The line containing "browse and pick" marks the start, and the last line of the records below marks the end. Print that run exactly and nothing else.

→ **Listed records**
►

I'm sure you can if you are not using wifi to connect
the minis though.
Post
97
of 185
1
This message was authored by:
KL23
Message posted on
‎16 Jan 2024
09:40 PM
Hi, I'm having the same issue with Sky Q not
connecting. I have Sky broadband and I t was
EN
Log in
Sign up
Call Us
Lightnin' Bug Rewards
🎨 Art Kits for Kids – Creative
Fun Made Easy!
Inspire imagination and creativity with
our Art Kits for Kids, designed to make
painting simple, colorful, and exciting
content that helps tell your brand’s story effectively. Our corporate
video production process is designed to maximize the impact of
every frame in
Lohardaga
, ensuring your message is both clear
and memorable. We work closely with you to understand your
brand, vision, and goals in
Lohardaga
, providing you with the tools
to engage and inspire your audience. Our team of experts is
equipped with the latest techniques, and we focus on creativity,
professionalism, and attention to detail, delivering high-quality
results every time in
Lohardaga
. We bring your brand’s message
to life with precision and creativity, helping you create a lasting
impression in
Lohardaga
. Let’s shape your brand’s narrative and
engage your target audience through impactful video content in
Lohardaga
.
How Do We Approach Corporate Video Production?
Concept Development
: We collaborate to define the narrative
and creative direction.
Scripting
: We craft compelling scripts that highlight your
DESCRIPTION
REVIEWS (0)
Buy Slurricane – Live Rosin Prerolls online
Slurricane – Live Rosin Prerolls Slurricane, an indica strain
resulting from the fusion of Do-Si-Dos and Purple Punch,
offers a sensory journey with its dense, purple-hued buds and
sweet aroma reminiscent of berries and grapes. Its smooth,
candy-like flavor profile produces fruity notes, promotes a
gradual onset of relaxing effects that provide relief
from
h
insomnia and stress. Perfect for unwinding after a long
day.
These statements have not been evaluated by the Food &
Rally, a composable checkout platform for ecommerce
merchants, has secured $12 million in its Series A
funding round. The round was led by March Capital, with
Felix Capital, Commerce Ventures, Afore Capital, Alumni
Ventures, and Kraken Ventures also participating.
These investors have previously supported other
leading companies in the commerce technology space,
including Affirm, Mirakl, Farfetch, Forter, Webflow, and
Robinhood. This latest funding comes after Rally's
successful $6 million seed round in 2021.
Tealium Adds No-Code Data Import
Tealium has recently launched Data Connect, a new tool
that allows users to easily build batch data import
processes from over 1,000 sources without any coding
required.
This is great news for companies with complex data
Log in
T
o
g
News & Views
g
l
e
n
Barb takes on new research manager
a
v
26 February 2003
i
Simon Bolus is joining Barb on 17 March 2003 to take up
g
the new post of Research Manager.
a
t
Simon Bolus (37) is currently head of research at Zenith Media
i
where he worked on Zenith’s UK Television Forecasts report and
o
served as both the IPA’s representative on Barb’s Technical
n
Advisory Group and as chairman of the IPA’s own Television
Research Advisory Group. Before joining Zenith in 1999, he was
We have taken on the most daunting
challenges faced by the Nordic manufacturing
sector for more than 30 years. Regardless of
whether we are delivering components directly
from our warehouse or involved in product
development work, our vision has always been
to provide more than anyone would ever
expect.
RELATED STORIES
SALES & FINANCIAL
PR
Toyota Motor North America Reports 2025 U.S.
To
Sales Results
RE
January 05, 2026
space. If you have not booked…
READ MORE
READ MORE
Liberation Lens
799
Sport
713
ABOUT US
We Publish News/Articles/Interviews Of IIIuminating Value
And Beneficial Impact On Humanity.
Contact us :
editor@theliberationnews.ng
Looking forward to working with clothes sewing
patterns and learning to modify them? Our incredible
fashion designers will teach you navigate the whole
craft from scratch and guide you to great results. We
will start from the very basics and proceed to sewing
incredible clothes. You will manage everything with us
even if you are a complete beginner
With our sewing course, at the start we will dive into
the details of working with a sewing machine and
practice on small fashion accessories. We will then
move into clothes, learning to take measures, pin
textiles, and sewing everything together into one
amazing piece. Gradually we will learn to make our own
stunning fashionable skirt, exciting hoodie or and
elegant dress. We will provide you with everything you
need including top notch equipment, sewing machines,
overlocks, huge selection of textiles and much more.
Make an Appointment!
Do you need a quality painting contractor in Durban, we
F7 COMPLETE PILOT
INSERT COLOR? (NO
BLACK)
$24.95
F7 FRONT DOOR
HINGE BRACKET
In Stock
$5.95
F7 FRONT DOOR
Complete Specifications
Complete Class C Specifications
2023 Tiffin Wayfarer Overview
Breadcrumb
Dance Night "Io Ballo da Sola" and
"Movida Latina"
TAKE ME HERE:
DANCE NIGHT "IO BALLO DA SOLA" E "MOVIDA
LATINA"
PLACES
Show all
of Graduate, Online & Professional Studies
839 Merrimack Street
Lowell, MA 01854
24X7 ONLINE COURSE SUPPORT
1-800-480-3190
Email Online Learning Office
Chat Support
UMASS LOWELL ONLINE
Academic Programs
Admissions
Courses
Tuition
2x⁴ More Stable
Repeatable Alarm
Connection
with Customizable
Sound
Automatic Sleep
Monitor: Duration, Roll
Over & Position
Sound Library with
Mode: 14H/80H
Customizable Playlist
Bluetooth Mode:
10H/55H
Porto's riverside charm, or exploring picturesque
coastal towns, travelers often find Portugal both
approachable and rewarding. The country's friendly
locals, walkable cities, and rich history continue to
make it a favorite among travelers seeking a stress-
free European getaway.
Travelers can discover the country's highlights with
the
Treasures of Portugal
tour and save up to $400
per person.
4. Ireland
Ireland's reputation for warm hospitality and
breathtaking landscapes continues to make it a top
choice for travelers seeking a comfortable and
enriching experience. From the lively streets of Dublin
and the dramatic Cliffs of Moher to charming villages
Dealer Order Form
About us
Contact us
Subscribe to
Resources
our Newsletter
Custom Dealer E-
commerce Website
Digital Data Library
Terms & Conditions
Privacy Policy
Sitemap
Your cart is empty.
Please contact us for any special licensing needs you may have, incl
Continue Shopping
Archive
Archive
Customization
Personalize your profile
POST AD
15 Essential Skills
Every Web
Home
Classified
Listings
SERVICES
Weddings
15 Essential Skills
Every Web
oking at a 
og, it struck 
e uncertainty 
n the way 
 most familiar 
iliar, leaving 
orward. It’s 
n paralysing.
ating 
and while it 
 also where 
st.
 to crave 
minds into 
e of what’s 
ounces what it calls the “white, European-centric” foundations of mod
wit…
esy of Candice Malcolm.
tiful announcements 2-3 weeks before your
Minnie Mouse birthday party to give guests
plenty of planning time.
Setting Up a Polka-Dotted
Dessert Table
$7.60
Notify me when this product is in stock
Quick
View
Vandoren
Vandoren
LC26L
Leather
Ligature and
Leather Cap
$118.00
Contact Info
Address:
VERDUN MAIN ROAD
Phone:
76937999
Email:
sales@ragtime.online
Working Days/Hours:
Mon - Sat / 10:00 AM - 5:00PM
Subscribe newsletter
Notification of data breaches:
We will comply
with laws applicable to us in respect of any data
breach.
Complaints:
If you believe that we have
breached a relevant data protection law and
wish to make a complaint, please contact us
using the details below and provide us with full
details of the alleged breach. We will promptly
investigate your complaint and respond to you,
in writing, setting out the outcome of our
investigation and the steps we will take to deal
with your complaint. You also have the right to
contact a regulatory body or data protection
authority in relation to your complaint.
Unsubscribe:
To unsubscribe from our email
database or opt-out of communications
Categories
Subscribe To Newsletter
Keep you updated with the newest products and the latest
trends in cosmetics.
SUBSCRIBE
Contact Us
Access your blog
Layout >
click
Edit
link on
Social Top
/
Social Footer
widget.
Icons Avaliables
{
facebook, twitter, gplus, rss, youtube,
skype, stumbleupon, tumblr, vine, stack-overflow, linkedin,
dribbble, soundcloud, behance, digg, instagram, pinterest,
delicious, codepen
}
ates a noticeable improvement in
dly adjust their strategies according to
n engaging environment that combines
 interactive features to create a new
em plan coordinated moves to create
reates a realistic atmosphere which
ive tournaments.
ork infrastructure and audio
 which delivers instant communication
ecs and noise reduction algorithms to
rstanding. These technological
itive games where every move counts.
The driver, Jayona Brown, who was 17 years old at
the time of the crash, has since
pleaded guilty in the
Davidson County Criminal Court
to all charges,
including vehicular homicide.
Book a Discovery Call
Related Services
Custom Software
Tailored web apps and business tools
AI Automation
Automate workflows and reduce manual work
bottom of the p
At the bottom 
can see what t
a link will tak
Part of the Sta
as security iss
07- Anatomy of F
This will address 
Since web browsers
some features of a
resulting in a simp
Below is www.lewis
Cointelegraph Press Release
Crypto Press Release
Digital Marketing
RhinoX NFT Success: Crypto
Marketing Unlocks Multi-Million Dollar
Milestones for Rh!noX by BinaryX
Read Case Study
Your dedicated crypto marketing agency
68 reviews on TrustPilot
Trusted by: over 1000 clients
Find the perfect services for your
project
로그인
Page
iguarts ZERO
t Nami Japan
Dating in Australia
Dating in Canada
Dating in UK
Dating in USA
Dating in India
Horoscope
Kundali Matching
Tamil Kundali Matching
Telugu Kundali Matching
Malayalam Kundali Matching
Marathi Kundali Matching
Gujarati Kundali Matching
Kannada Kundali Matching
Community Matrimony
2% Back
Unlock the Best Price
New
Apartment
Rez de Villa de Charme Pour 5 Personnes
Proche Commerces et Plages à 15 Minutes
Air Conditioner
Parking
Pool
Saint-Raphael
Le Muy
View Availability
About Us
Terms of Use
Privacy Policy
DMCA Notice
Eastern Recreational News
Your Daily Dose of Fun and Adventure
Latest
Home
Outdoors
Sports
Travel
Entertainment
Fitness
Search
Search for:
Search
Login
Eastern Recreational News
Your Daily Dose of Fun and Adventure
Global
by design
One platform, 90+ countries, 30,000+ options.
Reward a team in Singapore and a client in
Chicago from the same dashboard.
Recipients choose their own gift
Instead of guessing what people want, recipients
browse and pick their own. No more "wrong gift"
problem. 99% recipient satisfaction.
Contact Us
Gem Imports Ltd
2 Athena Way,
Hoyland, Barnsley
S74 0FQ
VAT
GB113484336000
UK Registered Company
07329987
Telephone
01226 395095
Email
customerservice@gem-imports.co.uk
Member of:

◄

→ **Answer section**
browse and pick their own. No more "wrong gift"
problem. 99% recipient satisfaction.
Contact Us
Gem Imports Ltd
2 Athena Way,
Hoyland, Barnsley
S74 0FQ
VAT
GB113484336000
UK Registered Company
07329987
Telephone
01226 395095
Email
customerservice@gem-imports.co.uk
Member of:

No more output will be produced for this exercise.